Em 1988, o francês Michel Platini foi cooptado às pressas para recolocar a seleção do país nos eixos e tentar assegurar a vaga francesa para o Mundial de 1990, na Itália. Até começou bem nas Eliminatórias, quando seus comandados venceram, na estréia, a Noruega. A partir de então, seguiram-se resultados ruins, que incluíram derrota para a antiga Iugoslávia e empate com a pouca tradicional seleção do Chipre. Platini – que muitos consideram ter sido superior a Zinedine Zidane com a bola nos pés – havia, justamente, brilhado na Copa anterior como jogador, disputada no México, sendo um dos protagonistas na condução do time à honrosa terceira colocação (depois de despachar o Brasil nas quartas). Por isso, a perda da vaga francesa na Copa da Itália foi o estopim do processo de desgaste do ex-jogador da Juventus de Turim no comando da seleção. Ele ainda permaneceria por mais dois anos, quando novo revés, desta vez para a Dinamarca na primeira fase da Eurocopa 1992, o fariam declinar do trabalho. A partir dali, Platini abandonaria a carreira de técnico para se tornar dirigente esportivo.

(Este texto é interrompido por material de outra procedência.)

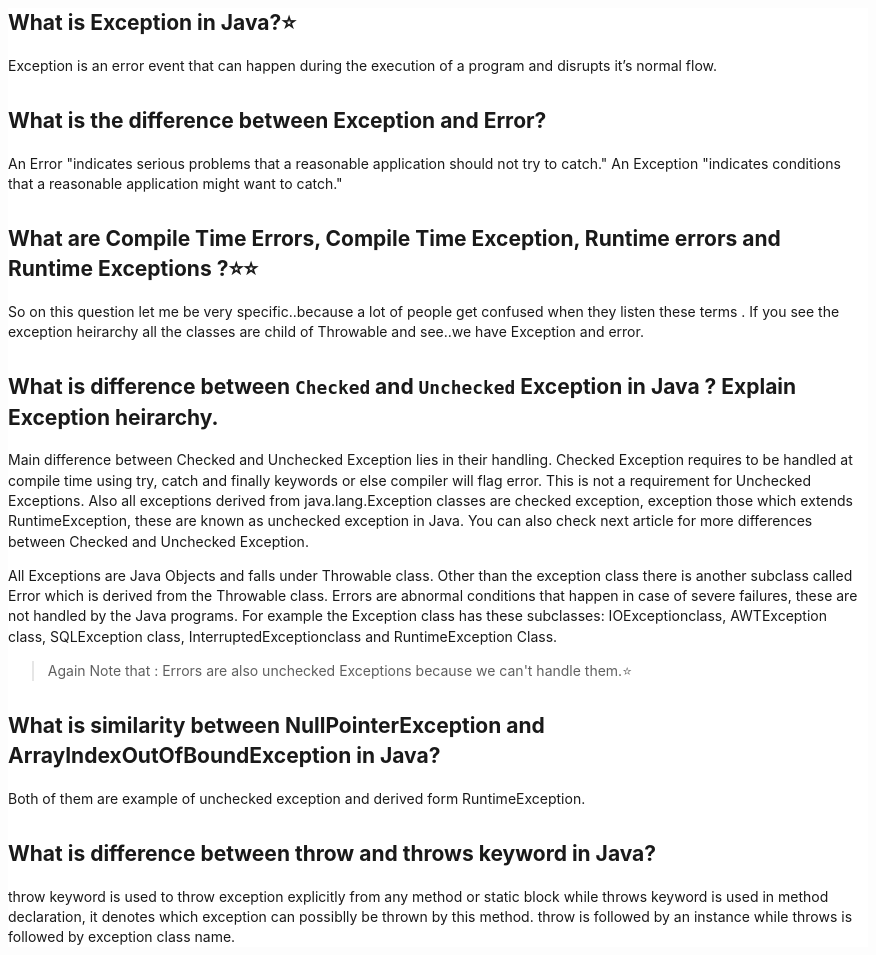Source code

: 
## What is Exception in Java?⭐️

Exception is an error event that can happen during the execution of a program
and disrupts it’s normal flow.

## What is the difference between Exception and Error?

An Error "indicates serious problems that a reasonable application should not try to catch."
An Exception "indicates conditions that a reasonable application might want to catch."

## What are Compile Time Errors, Compile Time Exception, Runtime errors and Runtime Exceptions ?⭐️⭐️

So on this question let me be very specific..because a lot of people get confused when they listen these terms .
If you see the exception heirarchy all the classes are child of Throwable and see..we have Exception and error.

## What is difference between ``Checked`` and ``Unchecked`` Exception in Java ? Explain Exception heirarchy.

Main difference between Checked and Unchecked Exception lies in their handling.
Checked Exception requires to be handled at compile time using try, catch and finally keywords
or else compiler will flag error.
This is not a requirement for Unchecked Exceptions.
Also all exceptions derived from java.lang.Exception classes are checked exception,
exception those which extends RuntimeException, these are known as unchecked exception in Java.
You can also check next article for more differences between Checked and Unchecked Exception.

All Exceptions are Java Objects and falls under Throwable class.
Other than the exception class there is another subclass called Error which
is derived from the Throwable class.
Errors are abnormal conditions that happen in case of severe failures, these
are not handled by the Java programs.
For example the Exception class has these subclasses:
IOExceptionclass, AWTException class, SQLException class,
InterruptedExceptionclass and RuntimeException Class.

> Again Note that : Errors are also unchecked Exceptions because we can't handle them.⭐️

## What is similarity between NullPointerException and ArrayIndexOutOfBoundException in Java?
    
Both of them are example of unchecked exception and derived form RuntimeException.

## What is difference between throw and throws keyword in Java?

throw keyword is used to throw exception explicitly from any method or static block
while throws keyword is used in method declaration, it denotes which exception can possiblly be thrown by this method.
throw is followed by an instance while throws is followed by exception class name.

Já em 1998, logo após a discreta participação da Azzurra na Copa do Mundo da França (caiu nas quartas-de-final frente à seleção anfitriã), a federação italiana de futebol resolveu apostar no lendário Dino Zoff para técnico, em lugar de Cesare Maldini. Com o status de ter sido campeão mundial em 1982, a aposta era que o ex-goleiro conseguisse recuperar a auto-estima italiana a partir de um bom papel na Eurocopa 2000. E conseguiu: junto com a Holanda, fez a melhor campanha da primeira fase e, nos mata-matas, eliminou Romênia e a própria Holanda, para chegar à decisão contra a França. A chance de devolver a eliminação no Mundial, no entanto, foi desperdiçada no minuto derradeiro do jogo, quando os franceses chegaram ao empate e alcançaram o triunfo na finada morte súbita. Zoff não resistiu ao resultado adverso e pediu demissão, sendo substituído por Giovanni Trapattoni.

Outro caso é o de Hristo Stoichkov. Lenda do futebol búlgaro, ele assumiu a seleção de seu país dez anos depois de ter sido o artilheiro da Copa do Mundo de 1994, nos Estados Unidos, quando ajudou a Bulgária a alcançar às semifinais. Chegou para substituir Plamen Markov, que se demitiu do cargo após o fracasso búlgaro na Eurocopa 2004. Ali, a Bulgária acumulou três derrotas em três jogos, incluindo um sonoro 5 a 0 ante a Suécia. O principal objetivo do ex-atacante do Barcelona era classificar a Bulgária para a Copa do Mundo de 2006, na Alemanha. Fracassou: asseguraram vaga para o Mundial Croácia e Suécia, ambas com 24 pontos, contra apenas 15 da Bulgária, que ficou na terceira posição de sua chave. Mesmo assim, Stoichkov seguiu prestigiado e teve uma segunda chance nas Eliminatórias da Eurocopa 2008. No entanto, a campanha hesitante no torneio comprometeu sua permanência. A Bulgária estava na terceira posição do grupo C, com nove pontos – cinco de diferença para a líder Holanda – quando Stoichkov aceitou trocar a seleção pelo Celta de Vigo, da Espanha. Foi substituído no cargo por outro ex-jogador: Dimitar Penev, que, com o legado de Stoichkov, não conseguiria colocar a Bulgária na Euro.